Le comité légistique estime donc possible de renforcer les obligations législatives qui existent déjà, mais attire l’attention sur le fait qu’elles ne devront pas porter une atteinte excessive au droit de propriété ni créer d’inégalités de situations qui ne puissent être justifiées par la nécessité pour atteindre le but d’intérêt général poursuivi.

Par ailleurs, seul le volet relatif aux règles d’habitation et de construction est traité. Or dès lors qu’une rénovation a un impact sur l’extérieur du bâtiment, les règles d’urbanisme sont également applicables. Celles-ci peuvent imposer des contraintes quant à l’aspect des bâtiments, les matériaux utilisés, en particulier dans les périmètres de protection des monuments historiques.

Pour les pouvoirs publics

La proposition souhaite introduire un objectif de rénovation des bâtiments dont l’Etat à la responsabilité (et par extension les collectivités locales tels que le comité légistique comprend la proposition), en visant une rénovation en basse consommation de 50 % des bâtiments en 2030 et 100 %, 2040.

Le code de la construction et de l’habitat prévoit déjà des dispositions récemment modifiées s’appliquant aux bâtiments tertiaires (incluant les bâtiments de l’Etat), qui n’imposent pas directement une obligation de rénovation mais fixe des obligations de réduction des consommations d’énergie finales d’au moins 40 % d’ici 2030 et d’au moins 50 % d’ici 2040 en cohérence avec la trajectoire de réduction d’émissions de GES de la Stratégie Nationale Bas Carbone (Article L 174-1 du code de la construction et de l’habitation).

Le code de l’énergie énonce également en son article L. 100-4 plusieurs objectifs de la politique énergétique nationale « pour répondre à l’urgence écologique et climatique ». Bien que cela ne soit pas indispensable, on peut envisager de compléter cet article pour expliciter l’ambition relative aux bâtiments publics.

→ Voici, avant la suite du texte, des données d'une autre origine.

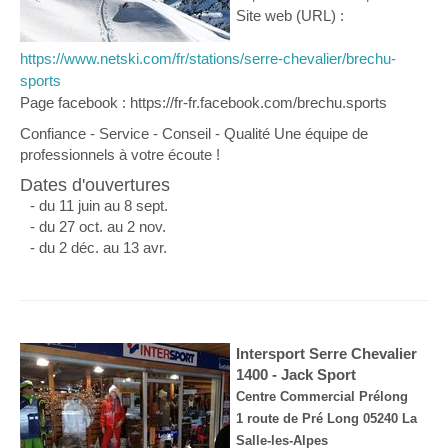
Site web (URL) :
https://www.netski.com/fr/stations/serre-chevalier/brechu-
sports
Page facebook : https://fr-fr.facebook.com/brechu.sports
Confiance - Service - Conseil - Qualité Une équipe de
professionnels à votre écoute !
Dates d'ouvertures
- du 11 juin au 8 sept.
- du 27 oct. au 2 nov.
- du 2 déc. au 13 avr.
Intersport Serre Chevalier
1400 - Jack Sport
Centre Commercial Prélong
1 route de Pré Long 05240 La
Salle-les-Alpes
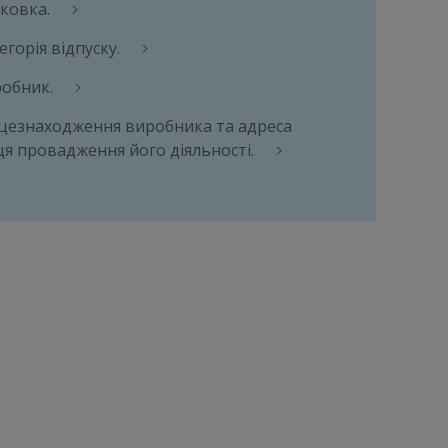
ковка.
егорія відпуску.
обник.
цезнаходження виробника та адреса
ця провадження його діяльності.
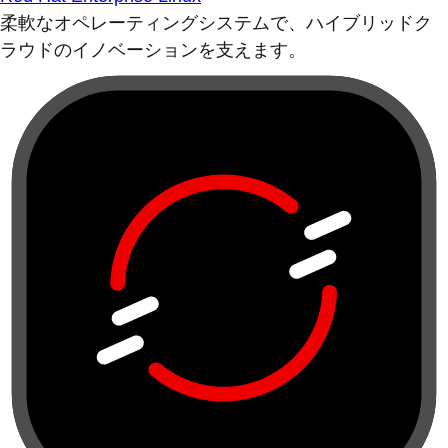
柔軟なオペレーティングシステムで、ハイブリッドク
ラウドのイノベーションを支えます。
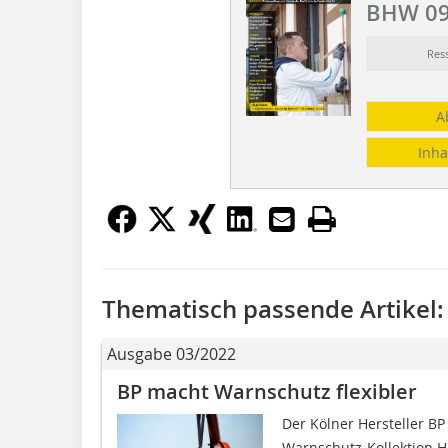
BHW 09
Res
A
Inha
Thematisch passende Artikel:
Ausgabe 03/2022
BP macht Warnschutz flexibler
Der Kölner Hersteller BP
Warnschutz-Kollektion H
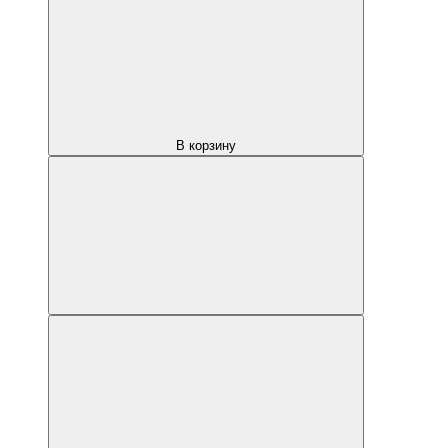
В корзину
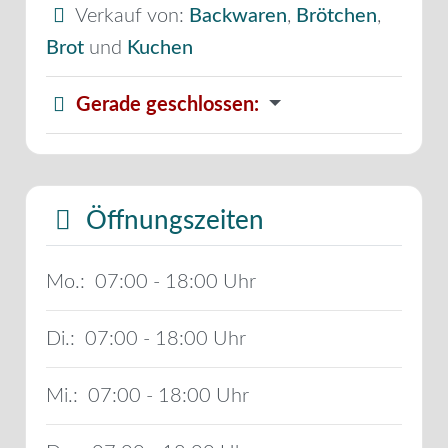
Verkauf von:
Backwaren
,
Brötchen
,
Brot
und
Kuchen
Gerade geschlossen
:
Öffnungszeiten
Mo.:
07:00 - 18:00
Di.:
07:00 - 18:00
Mi.:
07:00 - 18:00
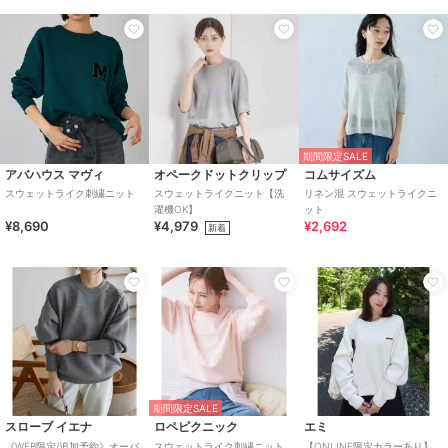
期間限定SALE
アバハウス マヴィ
オペークドットクリップ
コムサイズム
スウェットライク刺繍ニット
スウェットライクニット【洗
リネン混 スウェットライクニ
濯機OK】
ット
¥8,690
¥4,979
¥2,692
新着
期間限定SALE
スローブ イエナ
ロペピクニック
エミ
《WEB限定/追加予約》オーバ
スウェットライク刺繍ニット
【ONLINE限定カラーあり】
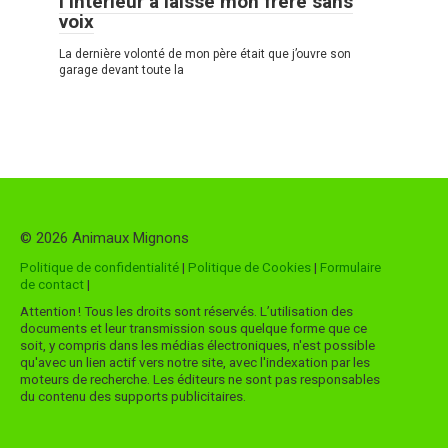
l’intérieur a laissé mon frère sans
voix
La dernière volonté de mon père était que j’ouvre son
garage devant toute la
© 2026 Animaux Mignons
Politique de confidentialité
|
Politique de Cookies
|
Formulaire
de contact
|
Attention ! Tous les droits sont réservés. L’utilisation des
documents et leur transmission sous quelque forme que ce
soit, y compris dans les médias électroniques, n'est possible
qu'avec un lien actif vers notre site, avec l'indexation par les
moteurs de recherche. Les éditeurs ne sont pas responsables
du contenu des supports publicitaires.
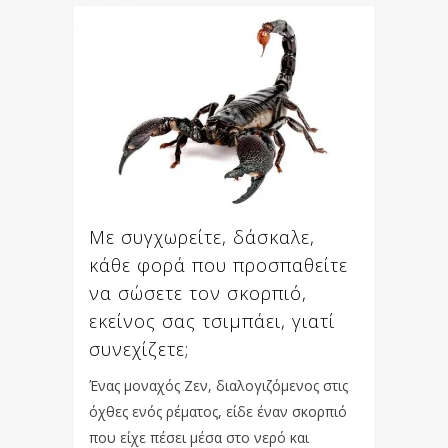
Με συγχωρείτε, δάσκαλε,
κάθε φορά που προσπαθείτε
να σώσετε τον σκορπιό,
εκείνος σας τσιμπάει, γιατί
συνεχίζετε;
Ένας μοναχός Ζεν, διαλογιζόμενος στις
όχθες ενός ρέματος, είδε έναν σκορπιό
που είχε πέσει μέσα στο νερό και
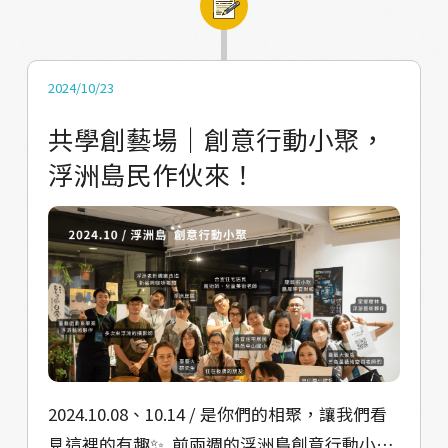
作契機 → 訪察探源之旅 → 構築創作想像，鼓
勵學生在課程時間裡，突破日常點到點的移動
距離，讓自己好好感受、觀察社區裡那些不曾
2024/10/23
發現過的事物。學生在過程中也勇敢訪問居
共學創藝場｜創意行動小聚，
民，最後初步為浮洲設計出特色產品。 此外，
浮洲島民作伙來！
在七月份的戲劇演出結束之後，我們邀請在演
出過程中所連結到的臺藝戲劇系校友「艾瑪聖
石製作」，於 10/23、10/27 合作四堂「浮洲藝
起搖：藝術生活課」。運用臺藝大文創園區-文
創工作室場地，讓臺藝大畢業的學生能回到浮
洲創作、應用自己所學，將課程回饋給在地居
民。他們熟悉浮洲地方人口生態，因此也決定
開設全年齡適合的課程。 11 月，我們印刷第二
版共 500 份的浮洲藝鄉生活地圖，讓民眾在浮
2024.10.08、10.14 / 是你們的相聚，讓我們看
洲店家們自由索取，可以展開自己和社區的小
見這裡的有趣✨ ⁡ 前兩週的浮洲島創意行動小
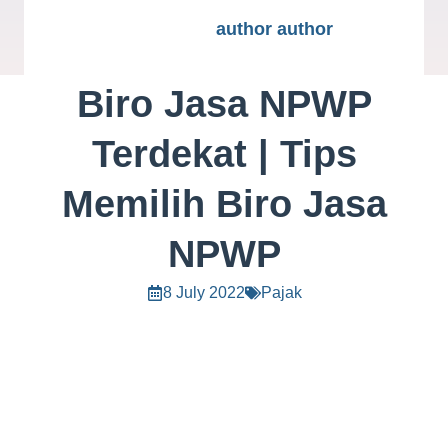
author author
Biro Jasa NPWP
Terdekat | Tips
Memilih Biro Jasa
NPWP
8 July 2022
Pajak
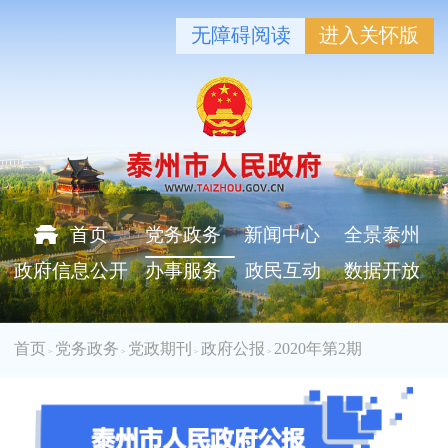
无障碍阅读
进入关怀版
首页
党务政务
新闻中心
全景泰州
政府信息公开
办事服务
政民互动
数据开放
首页
党务政务
党政期刊
政府公报
2020年第2期
>
>
>
>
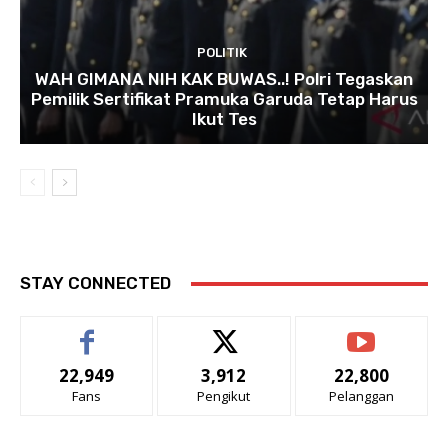
POLITIK
WAH GIMANA NIH KAK BUWAS..! Polri Tegaskan
Pemilik Sertifikat Pramuka Garuda Tetap Harus
Ikut Tes
STAY CONNECTED
22,949
3,912
22,800
Fans
Pengikut
Pelanggan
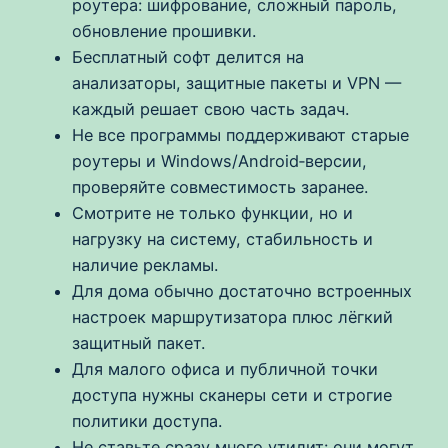
роутера: шифрование, сложный пароль,
обновление прошивки.
Бесплатный софт делится на
анализаторы, защитные пакеты и VPN —
каждый решает свою часть задач.
Не все программы поддерживают старые
роутеры и Windows/Android‑версии,
проверяйте совместимость заранее.
Смотрите не только функции, но и
нагрузку на систему, стабильность и
наличие рекламы.
Для дома обычно достаточно встроенных
настроек маршрутизатора плюс лёгкий
защитный пакет.
Для малого офиса и публичной точки
доступа нужны сканеры сети и строгие
политики доступа.
Не ставьте сразу много утилит: они могут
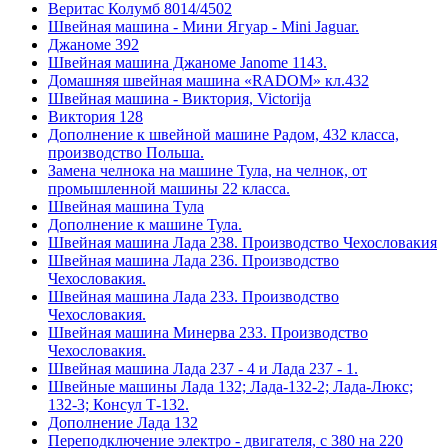
Веритас Колумб 8014/4502
Швейная машина - Мини Ягуар - Mini Jaguar.
Джаноме 392
Швейная машина Джаноме Janome 1143.
Домашняя швейная машина «RADOM» кл.432
Швейная машина - Виктория, Victorija
Виктория 128
Дополнение к швейной машине Радом, 432 класса,
производство Польша.
Замена челнока на машине Тула, на челнок, от
промышленной машины 22 класса.
Швейная машина Тула
Дополнение к машине Тула.
Швейная машина Лада 238. Производство Чехословакия
Швейная машина Лада 236. Производство
Чехословакия.
Швейная машина Лада 233. Производство
Чехословакия.
Швейная машина Минерва 233. Производство
Чехословакия.
Швейная машина Лада 237 - 4 и Лада 237 - 1.
Швейные машины Лада 132; Лада-132-2; Лада-Люкс;
132-3; Консул Т-132.
Дополнение Лада 132
Переподключение электро - двигателя, с 380 на 220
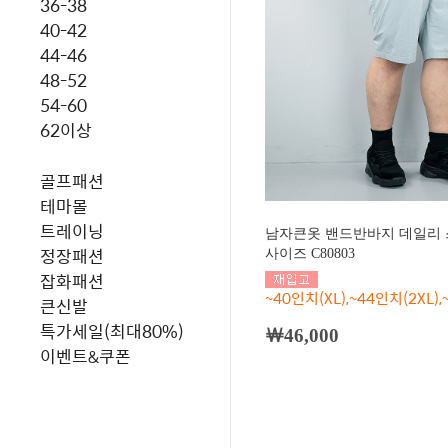
36-38
40-42
44-46
48-52
54-60
62이상
골프패션
테마몰
트레이닝
남자큰옷 밴드반바지 데일리 
정장패션
사이즈 C80803
잡화패션
~40인치(XL),~44인치(2XL),
큰신발
특가세일(최대80%)
￦46,000
이벤트&쿠폰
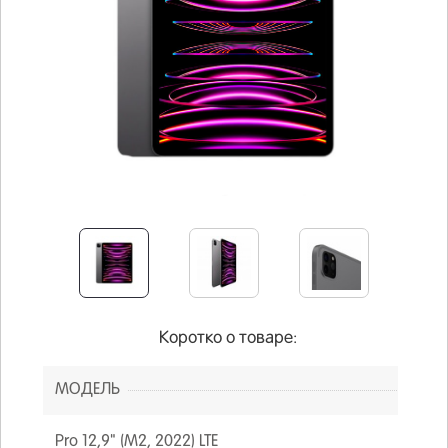
Коротко о товаре:
МОДЕЛЬ
Pro 12,9" (M2, 2022) LTE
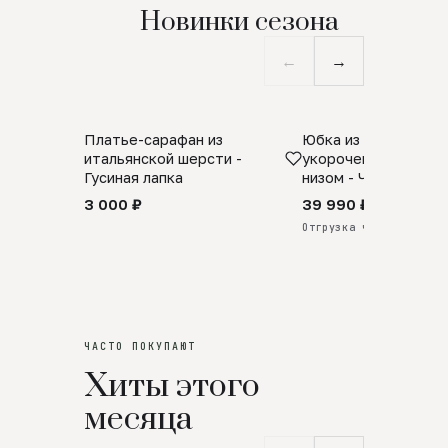
Новинки сезона
←
→
Платье-сарафан из
Юбка из натурально
SALE
ПРЕДЗАКАЗ
итальянской шерсти -
укороченная с аро
Гусиная лапка
низом - Черный
3 000 ₽
39 990 ₽
Отгрузка через 25 дней
ЧАСТО ПОКУПАЮТ
Хиты этого
месяца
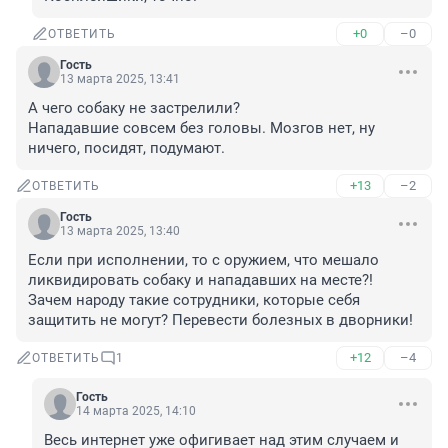
+0
–0
ОТВЕТИТЬ
Гость
13 марта 2025, 13:41
А чего собаку не застрелили?

Нападавшие совсем без головы. Мозгов нет, ну 
ничего, посидят, подумают.
+13
–2
ОТВЕТИТЬ
Гость
13 марта 2025, 13:40
Если при исполнении, то с оружием, что мешало 
ликвидировать собаку и нападавших на месте?! 
Зачем народу такие сотрудники, которые себя 
защитить не могут? Перевести болезных в дворники!
+12
–4
ОТВЕТИТЬ
1
Гость
14 марта 2025, 14:10
Весь интернет уже офигивает над этим случаем и 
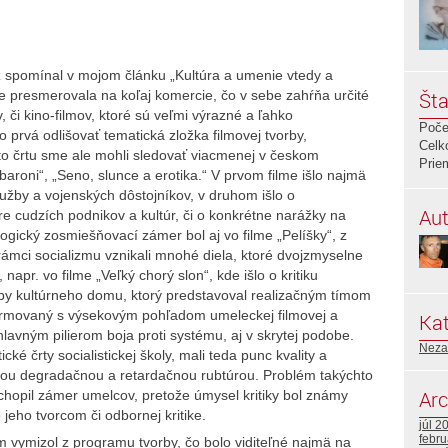
ž spomínal v mojom článku „Kultúra a umenie vtedy a
Šta
šie presmerovala na koľaj komercie, čo v sebe zahŕňa určité
ov, či kino-filmov, ktoré sú veľmi výrazné a ľahko
Poče
 prvá odlišovať tematická zložka filmovej tvorby,
Celk
úto črtu sme ale mohli sledovať viacmenej v českom
Prie
 baroni“, „Seno, slunce a erotika.“ V prvom filme išlo najmä
užby a vojenských dôstojníkov, v druhom išlo o
Aut
re cudzích podnikov a kultúr, či o konkrétne narážky na
gický zosmiešňovací zámer bol aj vo filme „Pelíšky“, z
rámci socializmu vznikali mnohé diela, ktoré dvojzmyselne
 napr. vo filme „Veľký chorý slon“, kde išlo o kritiku
vby kultúrneho domu, ktorý predstavoval realizačným tímom
formovaný s výsekovým pohľadom umeleckej filmovej a
Kat
hlavným pilierom boja proti systému, aj v skrytej podobe.
Neza
cké črty socialistickej školy, mali teda punc kvality a
nou degradačnou a retardačnou rubtúrou. Problém takýchto
Arc
pochopil zámer umelcov, pretože úmysel kritiky bol známy
 jeho tvorcom či odbornej kritike.
júl 2
febr
m vymizol z programu tvorby, čo bolo viditeľné najmä na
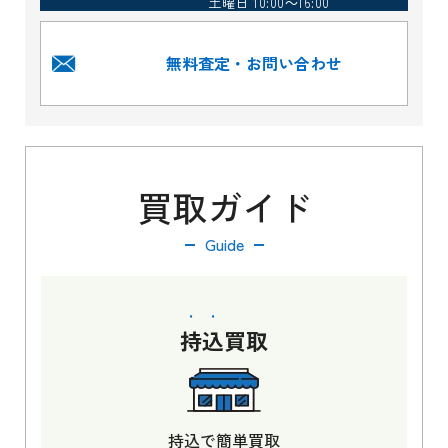
土曜日 10:00～16:00
無料査定・お問い合わせ
買取ガイド
Guide
持込
買取
持込で簡単買取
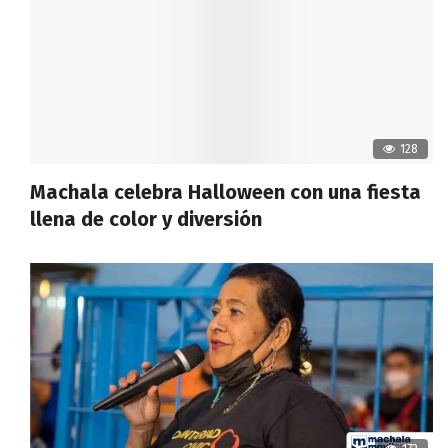
128
Machala celebra Halloween con una fiesta
llena de color y diversión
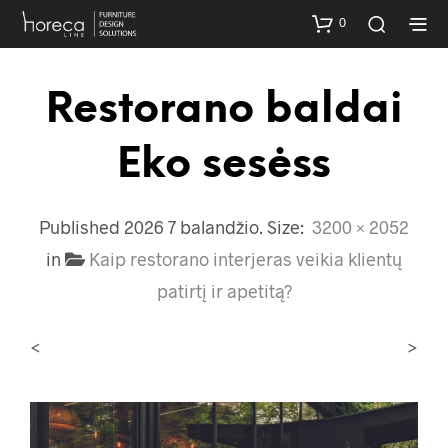
0
Restorano baldai
Eko sesėss
Published
2026 7 balandžio
. Size:
3200 × 2052
in
Kaip restorano interjeras veikia klientų
patirtį ir apetitą?
<
>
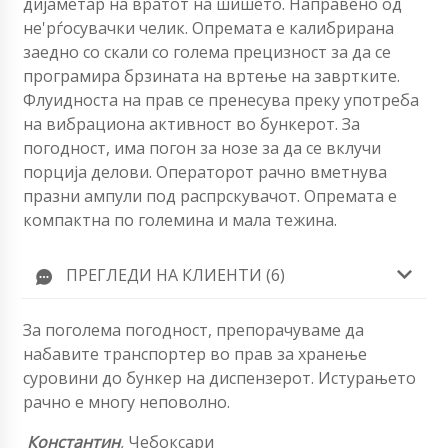
дијаметар на вратот на шишето. Направено од
не'рѓосувачки челик. Опремата е калибрирана
заедно со скали со голема прецизност за да се
програмира брзината на вртење на завртките.
Флуидноста на прав се пренесува преку употреба
на вибрациона активност во бункерот. За
погодност, има погон за нозе за да се вклучи
порција делови. Операторот рачно вметнува
празни ампули под распрскувачот. Опремата е
компактна по големина и мала тежина.
ПРЕГЛЕДИ НА КЛИЕНТИ (6)
За поголема погодност, препорачуваме да
набавите транспортер во прав за хранење
суровини до бункер на диспензерот. Истурањето
рачно е многу неповолно.
Константин
,
Чебоксари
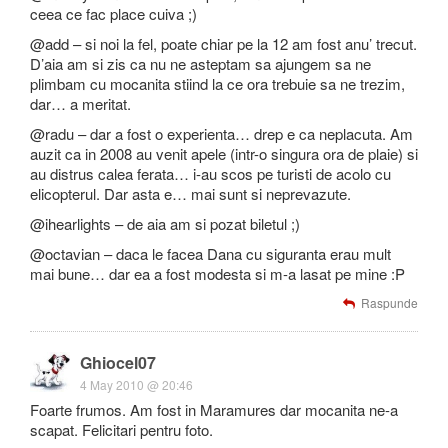
ceea ce fac place cuiva ;)
@add – si noi la fel, poate chiar pe la 12 am fost anu’ trecut.
D’aia am si zis ca nu ne asteptam sa ajungem sa ne
plimbam cu mocanita stiind la ce ora trebuie sa ne trezim,
dar… a meritat.
@radu – dar a fost o experienta… drep e ca neplacuta. Am
auzit ca in 2008 au venit apele (intr-o singura ora de plaie) si
au distrus calea ferata… i-au scos pe turisti de acolo cu
elicopterul. Dar asta e… mai sunt si neprevazute.
@ihearlights – de aia am si pozat biletul ;)
@octavian – daca le facea Dana cu siguranta erau mult
mai bune… dar ea a fost modesta si m-a lasat pe mine :P
Raspunde
Ghiocel07
4 May 2010 @ 20:46
Foarte frumos. Am fost in Maramures dar mocanita ne-a
scapat. Felicitari pentru foto.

Cependant, le plus décisif sera la planification et le financement d’un programme de rénovation par les pouvoirs publics.

11/05/2026 11:06

Pour les entreprises

Les citoyens prévoient des obligations de suivi des émissions de GES et des consommations énergétiques.

Ces dispositions existent déjà, soit par l’intermédiaire des obligations découlant du système d’échange de quotas d’émissions européen pour les industriels, par le bilan des émissions de GES obligatoires pour les entreprises de plus de 100M€ de chiffre d’affaires et par les obligations de réduction de la consommation d’énergie finale des bâtiments tertiaires.

Les deux derniers dispositifs font d’ailleurs l’objet de propositions des membres de la Convention citoyenne pour le climat et le comité légistique renvoie donc aux transcriptions :

  • Proposition PT6.1 avec une annualisation des bilans de GES, une extension du périmètre, des entreprises éligibles et un renforcement des sanctions
  • Proposition SL2.1 qui prévoit l’extension des obligations liées à la diminution des consommation finales d’énergie des bâtiments tertiaires aux surfaces supérieures à 500m2 (au lieu de 1000m2 actuellement).